*WHAT IS EXPECTED*: Extract the lines below word for word, leaving the pictures out of your answer.
● ● ●
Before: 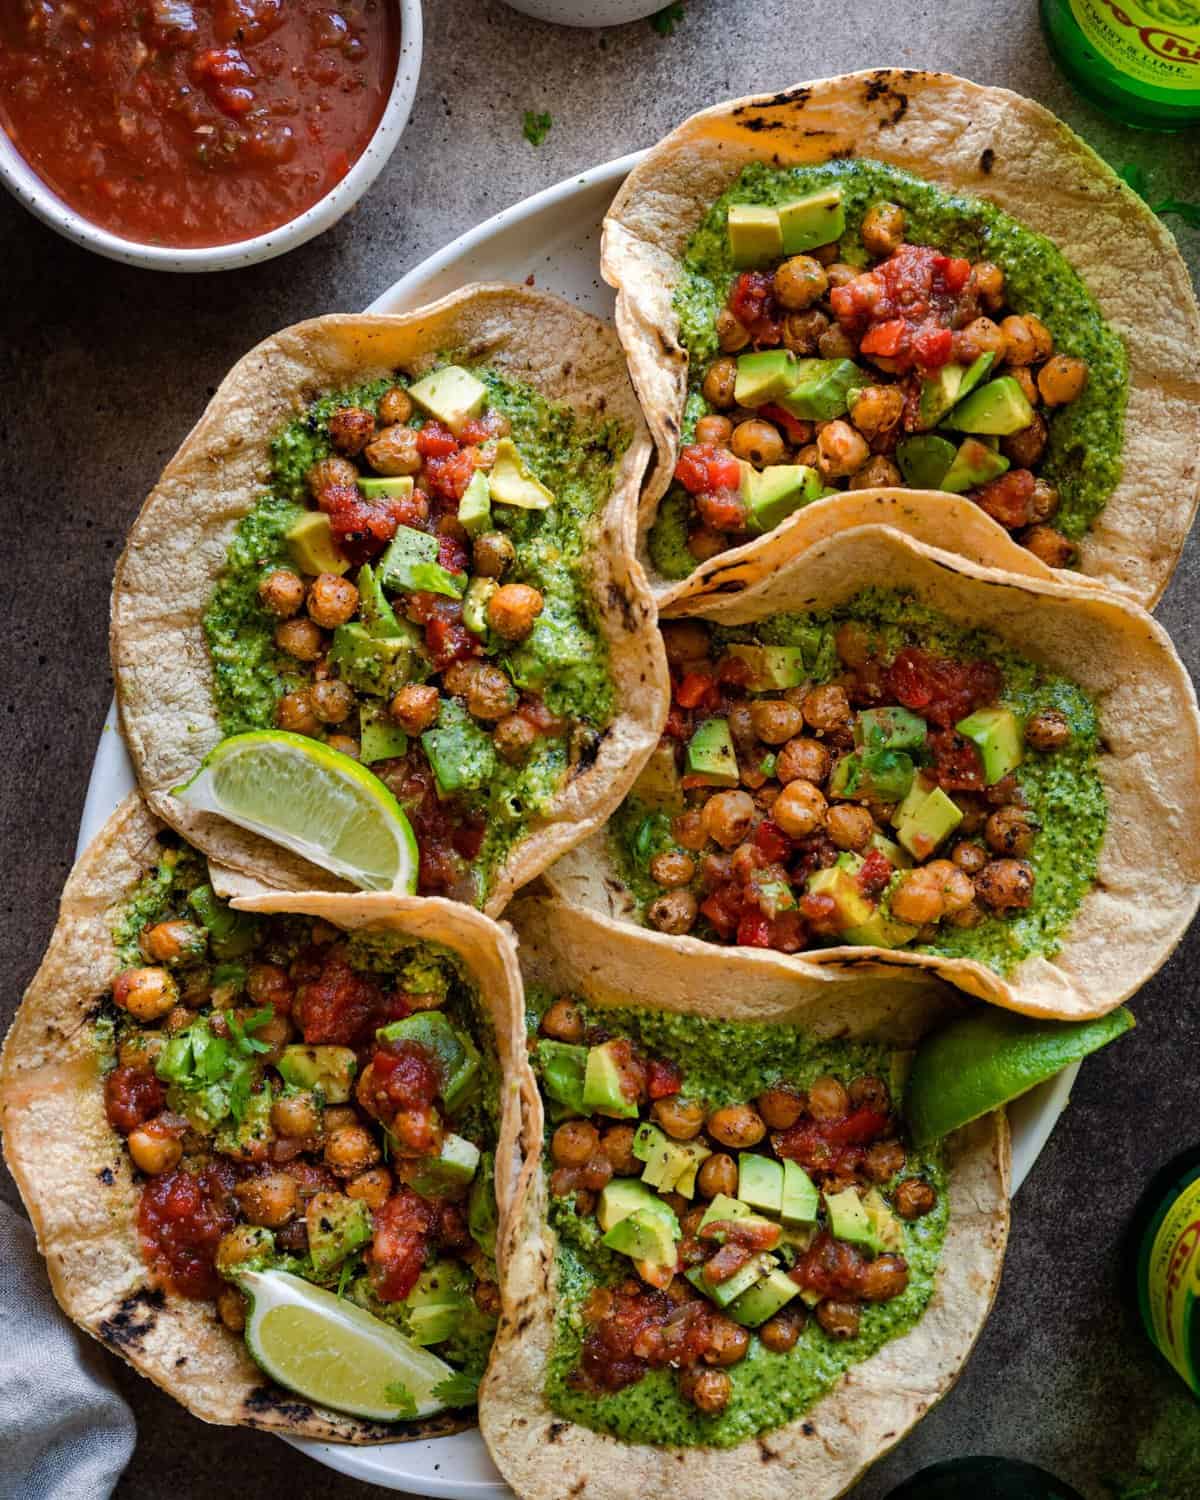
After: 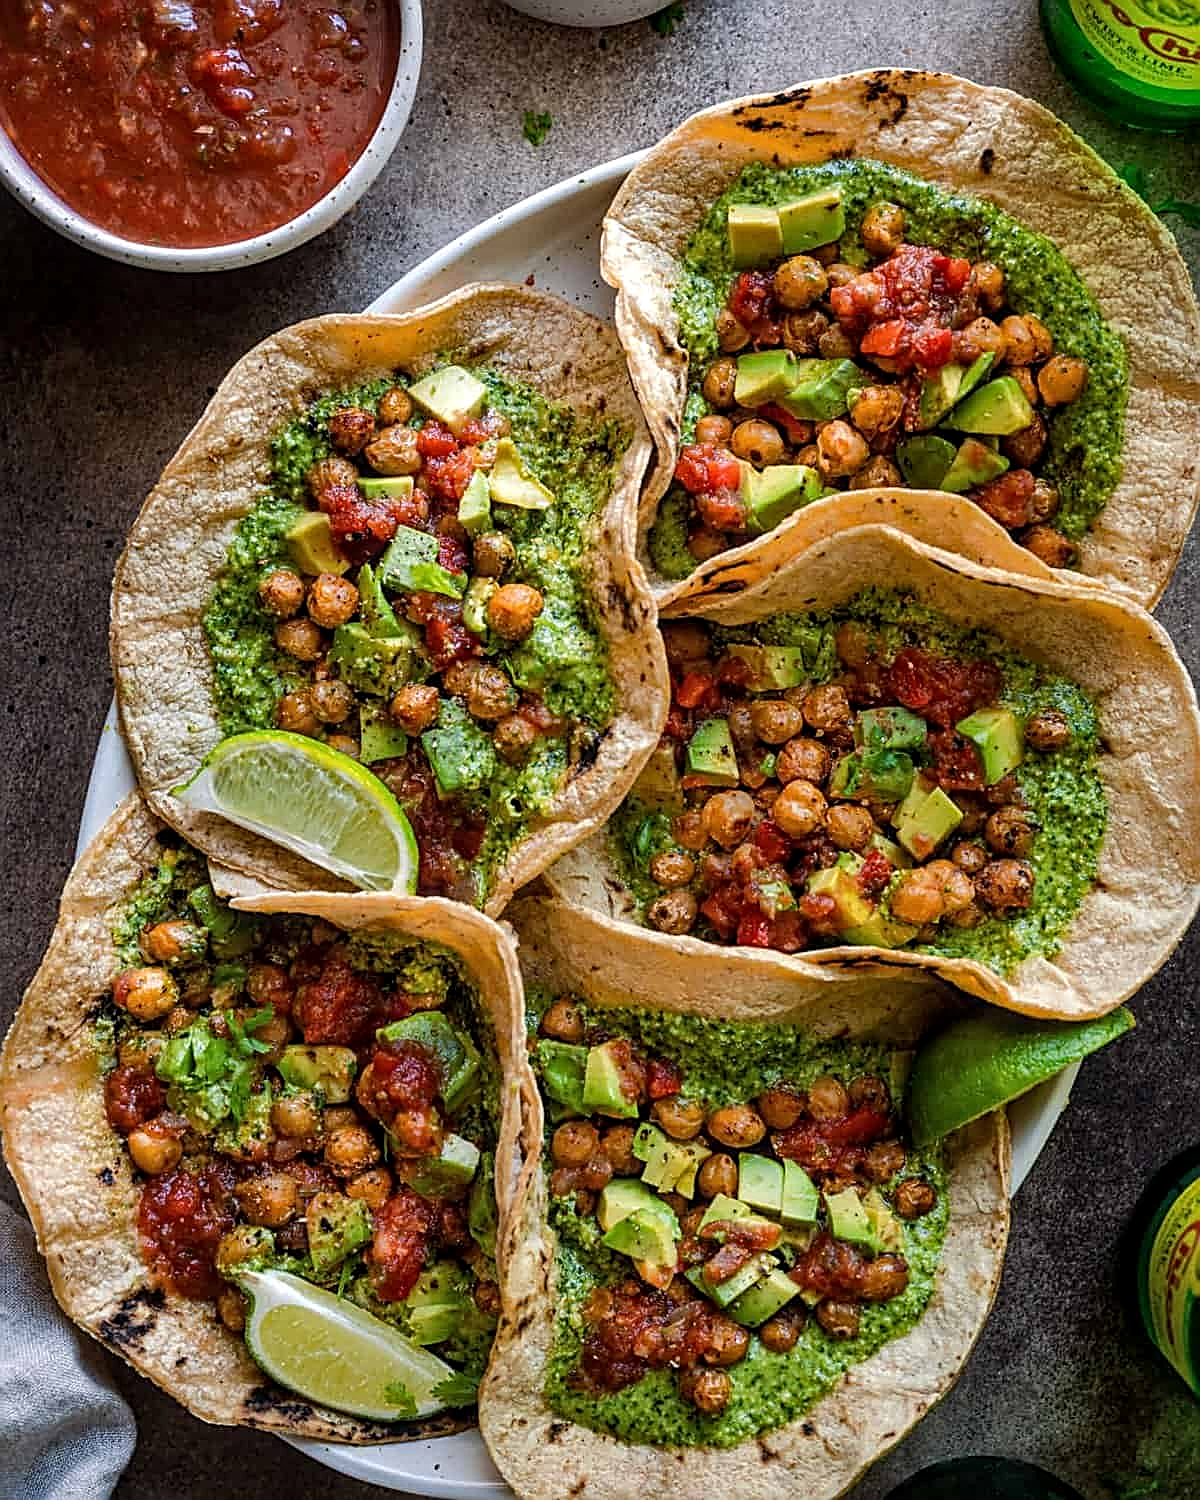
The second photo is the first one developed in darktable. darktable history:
sharpen: amount 0.888
tone equalizer: edges refinement/feathering 500, mask exposure compensation -1.57 EV, preserve details no
local contrast: on, module defaults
● ● ●
*RESULT BELOW*:
Before: 
After: 
The second photo is the first one developed in darktable. darktable history:
sharpen: amount 0.888
tone equalizer: edges refinement/feathering 500, mask exposure compensation -1.57 EV, preserve details no
local contrast: on, module defaults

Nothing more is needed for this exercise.